Work instructions
Lay out every line in the rows below as a numbered list, skipping blank lines.

Data supplied
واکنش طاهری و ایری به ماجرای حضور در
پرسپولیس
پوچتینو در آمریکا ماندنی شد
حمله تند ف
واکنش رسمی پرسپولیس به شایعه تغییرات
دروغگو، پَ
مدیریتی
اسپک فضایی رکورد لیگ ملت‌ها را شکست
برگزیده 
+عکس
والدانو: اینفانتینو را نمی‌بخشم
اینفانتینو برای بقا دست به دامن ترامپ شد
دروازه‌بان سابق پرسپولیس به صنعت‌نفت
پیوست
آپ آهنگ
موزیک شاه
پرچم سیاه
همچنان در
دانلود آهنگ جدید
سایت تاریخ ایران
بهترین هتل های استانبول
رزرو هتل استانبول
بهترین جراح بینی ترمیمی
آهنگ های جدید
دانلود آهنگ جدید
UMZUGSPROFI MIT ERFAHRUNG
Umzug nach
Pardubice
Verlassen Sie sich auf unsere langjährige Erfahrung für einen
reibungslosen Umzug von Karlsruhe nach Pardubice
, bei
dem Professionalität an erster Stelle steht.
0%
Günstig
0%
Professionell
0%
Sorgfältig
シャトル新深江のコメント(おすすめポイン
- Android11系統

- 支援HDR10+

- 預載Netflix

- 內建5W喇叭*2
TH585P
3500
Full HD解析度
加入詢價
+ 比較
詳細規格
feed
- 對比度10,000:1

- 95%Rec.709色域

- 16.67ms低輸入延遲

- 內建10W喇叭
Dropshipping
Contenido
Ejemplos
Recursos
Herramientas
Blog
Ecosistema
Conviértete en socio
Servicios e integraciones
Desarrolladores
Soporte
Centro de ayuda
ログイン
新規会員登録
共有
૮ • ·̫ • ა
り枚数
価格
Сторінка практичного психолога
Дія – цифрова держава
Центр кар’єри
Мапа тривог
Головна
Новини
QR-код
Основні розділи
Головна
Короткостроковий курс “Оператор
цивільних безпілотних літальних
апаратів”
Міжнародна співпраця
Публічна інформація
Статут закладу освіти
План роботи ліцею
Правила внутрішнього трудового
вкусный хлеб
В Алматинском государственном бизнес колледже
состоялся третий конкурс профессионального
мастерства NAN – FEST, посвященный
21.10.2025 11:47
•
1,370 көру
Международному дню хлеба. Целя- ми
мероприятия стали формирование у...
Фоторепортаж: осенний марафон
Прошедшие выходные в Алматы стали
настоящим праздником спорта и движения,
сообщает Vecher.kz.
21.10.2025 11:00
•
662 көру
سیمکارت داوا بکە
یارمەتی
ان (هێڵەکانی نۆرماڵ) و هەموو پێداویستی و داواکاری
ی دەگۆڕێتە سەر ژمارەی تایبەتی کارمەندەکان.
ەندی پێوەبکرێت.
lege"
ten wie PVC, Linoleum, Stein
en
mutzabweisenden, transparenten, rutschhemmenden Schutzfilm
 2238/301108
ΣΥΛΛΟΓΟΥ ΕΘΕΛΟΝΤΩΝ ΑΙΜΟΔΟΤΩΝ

Answer box
1. واکنش طاهری و ایری به ماجرای حضور در
2. پرسپولیس
3. پوچتینو در آمریکا ماندنی شد
4. حمله تند ف
5. واکنش رسمی پرسپولیس به شایعه تغییرات
6. دروغگو، پَ
7. مدیریتی
8. اسپک فضایی رکورد لیگ ملت‌ها را شکست
9. برگزیده 
10. +عکس
11. والدانو: اینفانتینو را نمی‌بخشم
12. اینفانتینو برای بقا دست به دامن ترامپ شد
13. دروازه‌بان سابق پرسپولیس به صنعت‌نفت
14. پیوست
15. آپ آهنگ
16. موزیک شاه
17. پرچم سیاه
18. همچنان در
19. دانلود آهنگ جدید
20. سایت تاریخ ایران
21. بهترین هتل های استانبول
22. رزرو هتل استانبول
23. بهترین جراح بینی ترمیمی
24. آهنگ های جدید
25. دانلود آهنگ جدید
26. UMZUGSPROFI MIT ERFAHRUNG
27. Umzug nach
28. Pardubice
29. Verlassen Sie sich auf unsere langjährige Erfahrung für einen
30. reibungslosen Umzug von Karlsruhe nach Pardubice
31. , bei
32. dem Professionalität an erster Stelle steht.
33. 0%
34. Günstig
35. 0%
36. Professionell
37. 0%
38. Sorgfältig
39. シャトル新深江のコメント(おすすめポイン
40. - Android11系統
41. - 支援HDR10+
42. - 預載Netflix
43. - 內建5W喇叭*2
44. TH585P
45. 3500
46. Full HD解析度
47. 加入詢價
48. + 比較
49. 詳細規格
50. feed
51. - 對比度10,000:1
52. - 95%Rec.709色域
53. - 16.67ms低輸入延遲
54. - 內建10W喇叭
55. Dropshipping
56. Contenido
57. Ejemplos
58. Recursos
59. Herramientas
60. Blog
61. Ecosistema
62. Conviértete en socio
63. Servicios e integraciones
64. Desarrolladores
65. Soporte
66. Centro de ayuda
67. ログイン
68. 新規会員登録
69. 共有
70. ૮ • ·̫ • ა
71. り枚数
72. 価格
73. Сторінка практичного психолога
74. Дія – цифрова держава
75. Центр кар’єри
76. Мапа тривог
77. Головна
78. Новини
79. QR-код
80. Основні розділи
81. Головна
82. Короткостроковий курс “Оператор
83. цивільних безпілотних літальних
84. апаратів”
85. Міжнародна співпраця
86. Публічна інформація
87. Статут закладу освіти
88. План роботи ліцею
89. Правила внутрішнього трудового
90. вкусный хлеб
91. В Алматинском государственном бизнес колледже
92. состоялся третий конкурс профессионального
93. мастерства NAN – FEST, посвященный
94. 21.10.2025 11:47
95. •
96. 1,370 көру
97. Международному дню хлеба. Целя- ми
98. мероприятия стали формирование у...
99. Фоторепортаж: осенний марафон
100. Прошедшие выходные в Алматы стали
101. настоящим праздником спорта и движения,
102. сообщает Vecher.kz.
103. 21.10.2025 11:00
104. •
105. 662 көру
106. سیمکارت داوا بکە
107. یارمەتی
108. ان (هێڵەکانی نۆرماڵ) و هەموو پێداویستی و داواکاری
109. ی دەگۆڕێتە سەر ژمارەی تایبەتی کارمەندەکان.
110. ەندی پێوەبکرێت.
111. lege"
112. ten wie PVC, Linoleum, Stein
113. en
114. mutzabweisenden, transparenten, rutschhemmenden Schutzfilm
115.  2238/301108
116. ΣΥΛΛΟΓΟΥ ΕΘΕΛΟΝΤΩΝ ΑΙΜΟΔΟΤΩΝ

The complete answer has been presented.